• Task instructions
Update the message about dentries by writing out everything from "As soon as you" down to "pure vnode design...", with "hellbroth" swapped for "mess".

On Fri, 16 Jun 2000, Hans Reiser wrote:

> Dropping dentries could easily be much harder to code in the general case, and
> your resisting that suggestion is very reasonable, but we are pie-in-the-skying
> right now, so I said what I did.  I will further pie-in-the-sky and suggest that
> perhaps special individual directories could be without dentries, and perhaps
> that would be easier to code since those special directories could fail to
> support such things as mount points, etc.

Unfortunately, that list would have to include (e.g.) rename() in them and
all their children. Having isolated dentries (or subtrees detached from
root) _may_ be OK if we guarantee that nothing will happen in that subtree.
As soon as you want to work with it you'll have to take care of merging it
with the root one. IOW, the subtree containing root is the only one that
may be involved in any sort of lookups/link creation/removal. That way we
can guarantee that other subtrees may grow towards root until they meet
the main tree - otherwise you are in for very interesting hellbroth of
races. It would be even slightly worse than pure vnode design...

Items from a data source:
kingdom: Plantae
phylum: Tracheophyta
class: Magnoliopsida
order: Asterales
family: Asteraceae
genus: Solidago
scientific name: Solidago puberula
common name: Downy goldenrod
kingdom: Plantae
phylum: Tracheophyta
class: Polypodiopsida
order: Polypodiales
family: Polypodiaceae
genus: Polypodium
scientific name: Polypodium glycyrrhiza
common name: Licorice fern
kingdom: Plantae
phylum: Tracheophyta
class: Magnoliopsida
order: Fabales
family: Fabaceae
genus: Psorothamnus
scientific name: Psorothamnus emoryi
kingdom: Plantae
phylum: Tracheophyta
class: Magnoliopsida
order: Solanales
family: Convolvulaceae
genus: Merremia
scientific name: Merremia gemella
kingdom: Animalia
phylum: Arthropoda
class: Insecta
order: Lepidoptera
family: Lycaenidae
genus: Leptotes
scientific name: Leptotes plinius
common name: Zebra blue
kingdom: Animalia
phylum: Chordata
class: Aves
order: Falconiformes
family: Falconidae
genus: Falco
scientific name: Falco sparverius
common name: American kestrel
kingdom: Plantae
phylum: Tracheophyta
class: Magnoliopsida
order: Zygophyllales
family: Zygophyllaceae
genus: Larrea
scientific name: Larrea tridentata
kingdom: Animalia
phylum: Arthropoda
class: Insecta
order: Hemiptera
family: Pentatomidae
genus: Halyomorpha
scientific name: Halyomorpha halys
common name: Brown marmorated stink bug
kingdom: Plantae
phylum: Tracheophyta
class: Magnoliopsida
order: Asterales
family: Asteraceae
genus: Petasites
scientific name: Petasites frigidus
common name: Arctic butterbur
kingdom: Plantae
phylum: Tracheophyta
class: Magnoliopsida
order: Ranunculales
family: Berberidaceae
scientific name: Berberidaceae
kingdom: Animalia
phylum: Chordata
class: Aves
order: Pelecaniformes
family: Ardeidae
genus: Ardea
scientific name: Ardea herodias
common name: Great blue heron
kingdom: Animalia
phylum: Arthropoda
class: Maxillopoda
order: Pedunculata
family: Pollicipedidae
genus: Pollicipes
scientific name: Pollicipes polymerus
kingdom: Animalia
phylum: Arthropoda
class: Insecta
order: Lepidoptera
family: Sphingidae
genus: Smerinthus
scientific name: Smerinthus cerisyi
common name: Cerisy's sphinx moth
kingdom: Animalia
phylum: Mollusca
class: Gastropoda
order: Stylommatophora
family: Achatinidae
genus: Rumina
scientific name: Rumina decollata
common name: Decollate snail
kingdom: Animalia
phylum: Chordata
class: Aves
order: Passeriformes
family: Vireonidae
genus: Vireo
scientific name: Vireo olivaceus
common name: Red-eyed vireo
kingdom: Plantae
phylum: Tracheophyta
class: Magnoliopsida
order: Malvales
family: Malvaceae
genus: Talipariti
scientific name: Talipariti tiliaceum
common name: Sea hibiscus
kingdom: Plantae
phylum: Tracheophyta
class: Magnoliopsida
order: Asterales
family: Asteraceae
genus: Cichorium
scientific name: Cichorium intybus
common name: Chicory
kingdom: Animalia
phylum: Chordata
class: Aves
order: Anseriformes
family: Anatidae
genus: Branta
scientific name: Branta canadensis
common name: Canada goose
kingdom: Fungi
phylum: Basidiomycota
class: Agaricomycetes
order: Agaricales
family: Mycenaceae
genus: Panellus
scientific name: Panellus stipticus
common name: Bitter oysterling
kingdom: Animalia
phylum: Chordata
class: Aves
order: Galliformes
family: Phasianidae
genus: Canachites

• Result of the exercise
As soon as you want to work with it you'll have to take care of merging it
with the root one. IOW, the subtree containing root is the only one that
may be involved in any sort of lookups/link creation/removal. That way we
can guarantee that other subtrees may grow towards root until they meet
the main tree - otherwise you are in for very interesting mess of
races. It would be even slightly worse than pure vnode design...